Exercise directions
Reproduce the text below each picture in the data that follows, line for line and unchanged. Leave the pictures out of your answer.

Provided records
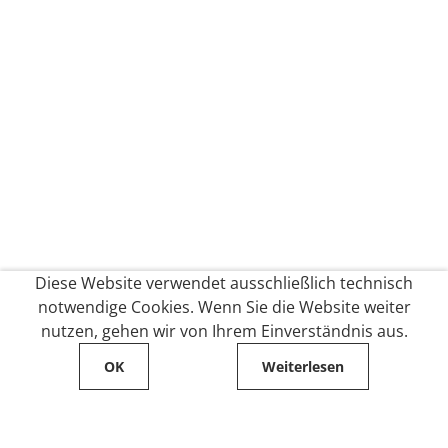
Diese Website verwendet ausschließlich technisch
notwendige Cookies. Wenn Sie die Website weiter
nutzen, gehen wir von Ihrem Einverständnis aus.
OK
Weiterlesen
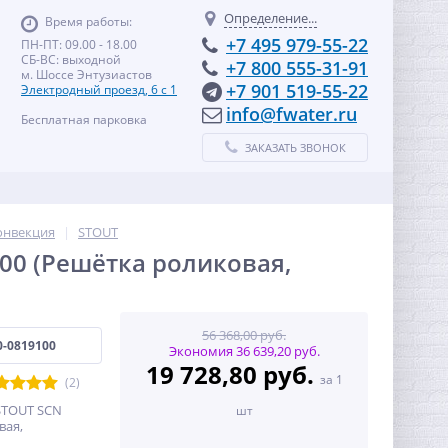
Определение...
Время работы:
+7 495 979-55-22
ПН-ПТ: 09.00 - 18.00
СБ-ВС: выходной
+7 800 555-31-91
м. Шоссе Энтузиастов
+7 901 519-55-22
Электродный проезд, 6 с 1
info@fwater.ru
Бесплатная парковка
ЗАКАЗАТЬ ЗВОНОК
онвекция
STOUT
00 (Решётка роликовая,
56 368,00 руб.
0-0819100
Экономия 36 639,20 руб.
19 728,80 руб.
за 1
(2)
STOUT SCN
шт
вая,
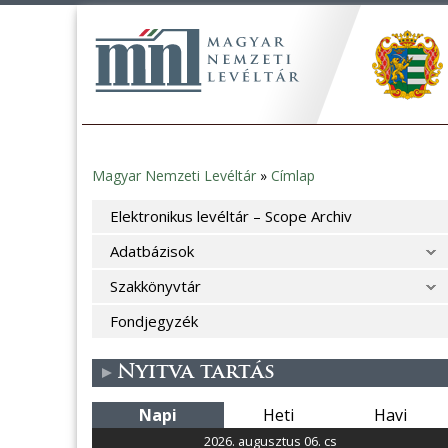
Magyar Nemzeti Levéltár
»
Címlap
Jelenlegi
Elektronikus levéltár – Scope Archiv
hely
Adatbázisok
Szakkönyvtár
Fondjegyzék
Nyitva tartás
Napi
Heti
Havi
2026. augusztus 06. cs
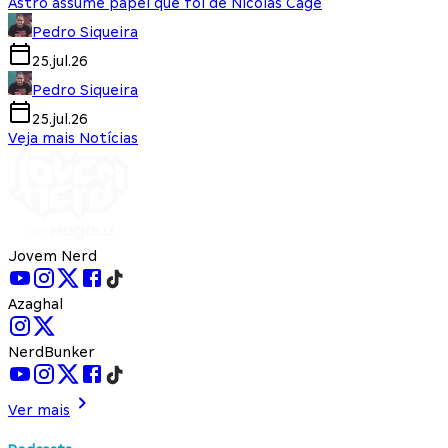
Astro assume papel que foi de Nicolas Cage
Pedro Siqueira
25.jul.26
Pedro Siqueira
25.jul.26
Veja mais Notícias
Jovem Nerd
Azaghal
NerdBunker
Ver mais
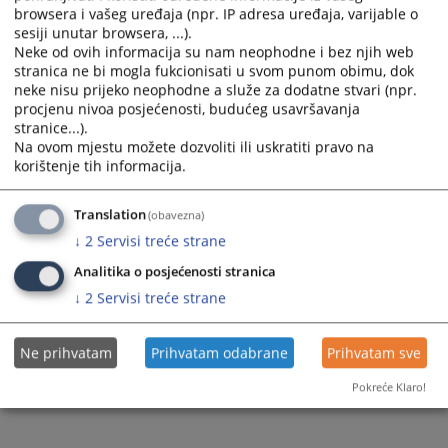
browsera i vašeg uređaja (npr. IP adresa uređaja, varijable o
sesiji unutar browsera, ...).
Neke od ovih informacija su nam neophodne i bez njih web
stranica ne bi mogla fukcionisati u svom punom obimu, dok
neke nisu prijeko neophodne a služe za dodatne stvari (npr.
procjenu nivoa posjećenosti, budućeg usavršavanja
stranice...).
Na ovom mjestu možete dozvoliti ili uskratiti pravo na
korištenje tih informacija.
Translation
(obavezna)
↓
2
Servisi treće strane
Analitika o posjećenosti stranica
↓
2
Servisi treće strane
Ne prihvatam
Prihvatam odabrane
Prihvatam sve
Pokreće Klaro!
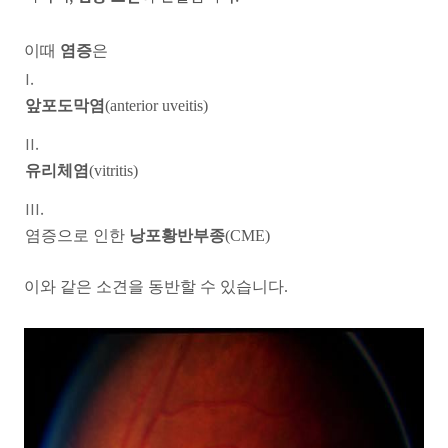
이때
염증
은
앞포도막염
(anterior uveitis)
유리체염
(vitritis)
염증으로 인한
낭포황반부종
(CME)
이와 같은 소견을 동반할 수 있습니다.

Response for this exercise
Diese Website verwendet ausschließlich technisch
notwendige Cookies. Wenn Sie die Website weiter
nutzen, gehen wir von Ihrem Einverständnis aus.
OK
Weiterlesen
Определение...
Время работы:
+7 495 979-55-22
ПН-ПТ: 09.00 - 18.00
СБ-ВС: выходной
+7 800 555-31-91
м. Шоссе Энтузиастов
+7 901 519-55-22
Электродный проезд, 6 с 1
info@fwater.ru
Бесплатная парковка
ЗАКАЗАТЬ ЗВОНОК
онвекция
STOUT
00 (Решётка роликовая,
56 368,00 руб.
0-0819100
Экономия 36 639,20 руб.
19 728,80 руб.
за 1
(2)
STOUT SCN
шт
вая,
Magyar Nemzeti Levéltár
»
Címlap
Jelenlegi
Elektronikus levéltár – Scope Archiv
hely
Adatbázisok
Szakkönyvtár
Fondjegyzék
Nyitva tartás
Napi
Heti
Havi
2026. augusztus 06. cs
Astro assume papel que foi de Nicolas Cage
Pedro Siqueira
25.jul.26
Pedro Siqueira
25.jul.26
Veja mais Notícias
Jovem Nerd
Azaghal
NerdBunker
Ver mais
browsera i vašeg uređaja (npr. IP adresa uređaja, varijable o
sesiji unutar browsera, ...).
Neke od ovih informacija su nam neophodne i bez njih web
stranica ne bi mogla fukcionisati u svom punom obimu, dok
neke nisu prijeko neophodne a služe za dodatne stvari (npr.
procjenu nivoa posjećenosti, budućeg usavršavanja
stranice...).
Na ovom mjestu možete dozvoliti ili uskratiti pravo na
korištenje tih informacija.
Translation
(obavezna)
↓
2
Servisi treće strane
Analitika o posjećenosti stranica
↓
2
Servisi treće strane
Ne prihvatam
Prihvatam odabrane
Prihvatam sve
Pokreće Klaro!
이때
염증
은
앞포도막염
(anterior uveitis)
유리체염
(vitritis)
염증으로 인한
낭포황반부종
(CME)
이와 같은 소견을 동반할 수 있습니다.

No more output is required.